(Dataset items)
────

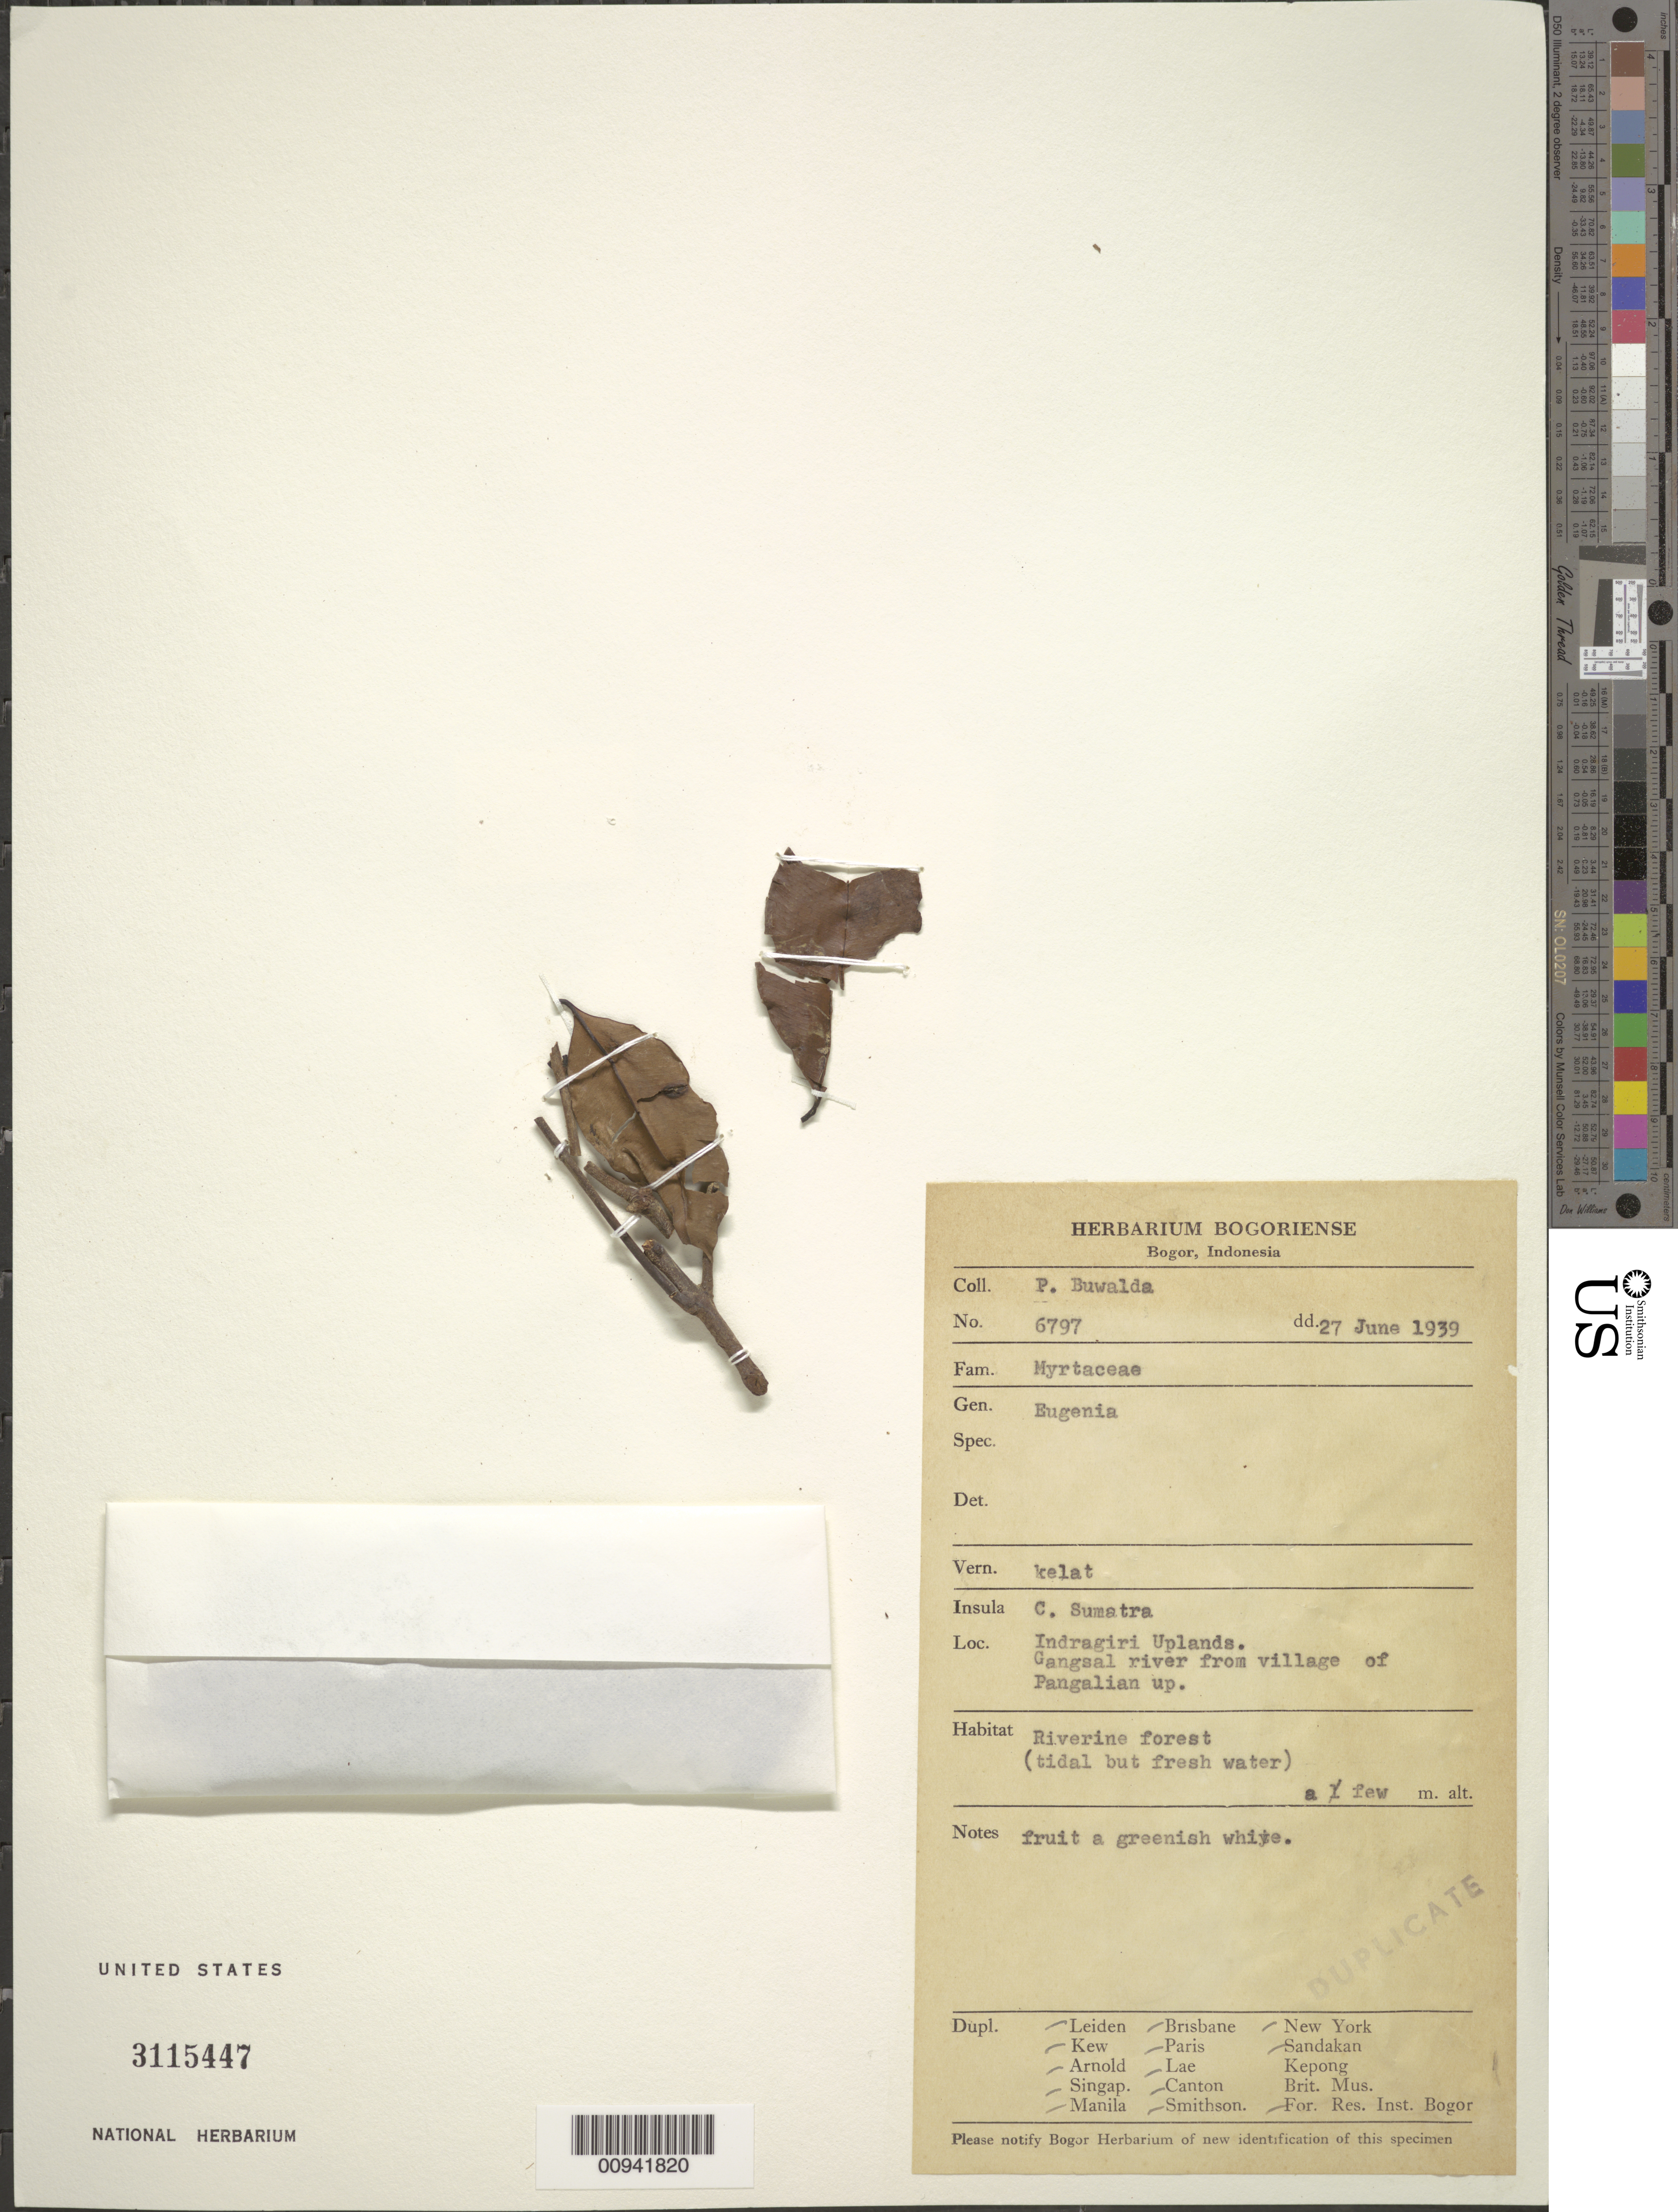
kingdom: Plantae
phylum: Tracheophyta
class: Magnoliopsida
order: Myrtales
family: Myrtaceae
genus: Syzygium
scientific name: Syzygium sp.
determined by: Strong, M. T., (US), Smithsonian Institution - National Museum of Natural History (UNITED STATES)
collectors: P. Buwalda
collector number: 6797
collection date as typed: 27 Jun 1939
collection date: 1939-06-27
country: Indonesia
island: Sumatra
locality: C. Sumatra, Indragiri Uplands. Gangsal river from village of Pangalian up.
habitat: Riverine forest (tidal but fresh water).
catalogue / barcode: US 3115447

────

→ Prompt
Rename "habitat" to "environment" everywhere in the listing above, and reproduce every other line unchanged. Leave the picture line out of your answer.

→ Response
kingdom: Plantae
phylum: Tracheophyta
class: Magnoliopsida
order: Myrtales
family: Myrtaceae
genus: Syzygium
scientific name: Syzygium sp.
determined by: Strong, M. T., (US), Smithsonian Institution - National Museum of Natural History (UNITED STATES)
collectors: P. Buwalda
collector number: 6797
collection date as typed: 27 Jun 1939
collection date: 1939-06-27
country: Indonesia
island: Sumatra
locality: C. Sumatra, Indragiri Uplands. Gangsal river from village of Pangalian up.
environment: Riverine forest (tidal but fresh water).
catalogue / barcode: US 3115447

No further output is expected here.